Se passer du gaz et du pétrole russe : la France l'envisage, le Danemark présente un plan

Alors que le gouvernement danois a présenté un plan visant à devenir indépendant du gaz russe, le ministre français de l'Economie appelle à cesser les importations de pétrole russe.

La Libre Eco avec Belga
Bruno Lemaire, ministre français de l'Economie et des Finances (gauche) et Dan Jørgensen, ministre danois du Climat et de l'énergie (droite).
Bruno Lemaire, ministre français de l'Economie et des Finances (gauche) et Dan Jørgensen, ministre danois du Climat et de l'énergie (droite). ©BELGA

Chauffage urbain, pompes à chaleur, biogaz et développement massif de l'éolien et du solaire : le gouvernement danois a présenté mardi un plan visant à devenir indépendant du gaz russe après l'invasion de l'Ukraine. La Première ministre Mette Frederiksen avait fixé début mars un objectif de sortie du gaz russe "le plus vite possible".

Le plan présenté mardi par l'exécutif prévoit notamment que la moitié des 400 000 foyers danois qui se chauffent actuellement au gaz basculeront vers un raccordement au chauffage urbain ou les pompes à chaleur fonctionnant à l'électricité d'ici à 2028.

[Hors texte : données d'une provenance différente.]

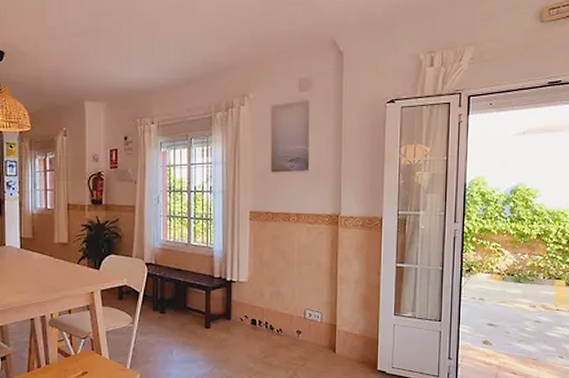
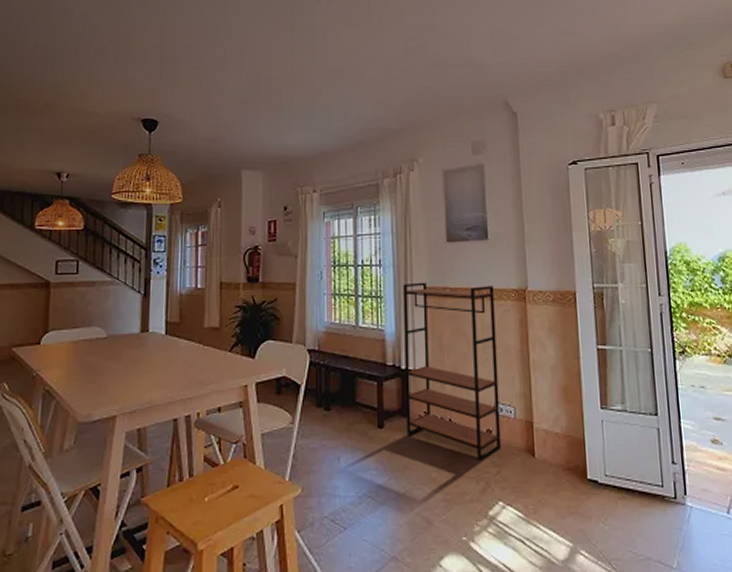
bookshelf: none [229,207,311,355] -> present [403,282,501,460]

Pour les foyers restants et l'industrie, le plan prévoit également un développement du biogaz d'origine renouvelable, "qui assurera que nous soyons libres de Poutine", a déclaré le ministre du Climat et de l'énergie Dan Jørgensen lors d'une conférence de presse.

Le gouvernement danois a également dopé son plan de développement des énergies renouvelables, et prévoit désormais un quadruplement des centrales solaires et surtout de l'éolien terrestre, à horizon 2030. Le royaume scandinave est déjà un des grands champions européens de l'éolien, qui lui fournit actuellement environ la moitié de son électricité - le reste étant dominé par la biomasse et le charbon. "Nous voulons développer les énergies renouvelables autant qu'il est possible de le faire de façon intelligente", a assuré Mme Frederiksen.

Le gaz fournit environ 18 % de l'énergie consommée au Danemark chaque année, selon les statistiques officielles. Une grande partie est longtemps venue des gisements du pays en mer du Nord, mais ceux-ci sont en rapide déclin. En 2019, la production nationale n'a permis que de couvrir 72 % du gaz consommé dans le pays, selon l'Agence danoise de l'énergie, avec la Russie parmi les principaux fournisseurs des importations.

La Russie fournit environ 40 à 45 % du gaz importé dans l'Union européenne. Les 27 mettent les bouchées doubles pour sortir du gaz russe, mais cet effort prendra plusieurs années selon les analystes.

Le ministre français de l'Economie appelle à cesser les importations de pétrole russe

Il est "plus que jamais nécessaire" de cesser les importations européennes de pétrole russe, a répété le ministre français de l'Economie et des Finances, Bruno Le Maire, après l'annonce par l'Ukraine du lancement d'une nouvelle offensive russe dans le Donbass. "Nous avons toujours dit que nous voulions un embargo sur le charbon, c'est fait, et un embargo sur le pétrole russe", a-t-il fait valoir sur la radio Europe 1.

"Quand vous voyez ce qui se passe dans le Donbass" - une région de l'est de l'Ukraine visée depuis lundi par un nouvel assaut russe selon le président ukrainien Volodymy Zelensky - "plus que jamais, il est nécessaire d'arrêter les importations de pétrole depuis la Russie", a souligné M. Le Maire. "Je suis convaincu que la réalité de la situation en Ukraine fera bouger les lignes. Si on est attachés comme nous à la liberté et à la protection du peuple ukrainien, il faut aller au bout de son raisonnement et ne pas financer la guerre" en achetant du pétrole à la Russie.

En 2021, Moscou a fourni 30 % du brut et 15 % des produits pétroliers achetés par l'UE. Un approvisionnement dont certains pays européens sont particulièrement dépendants. Bruno Le Maire "espère" les convaincre, "dans les semaines qui viennent, qu'il faut arrêter d'importer du pétrole de Russie", a-t-il souligné mardi.

"Quelle est la première source de devises depuis plusieurs années pour le pouvoir de Vladimir Poutine? Ça n'est pas le gaz, c'est le pétrole", a assuré le ministre. "Arrêter l'importation de pétrole de Russie, c'est faire mal au financement de la guerre en Ukraine".

Un éventuel arrêt des importations d'or noir en provenance de Russie pourrait prendre "des mois", ont cependant averti vendredi plusieurs sources européennes.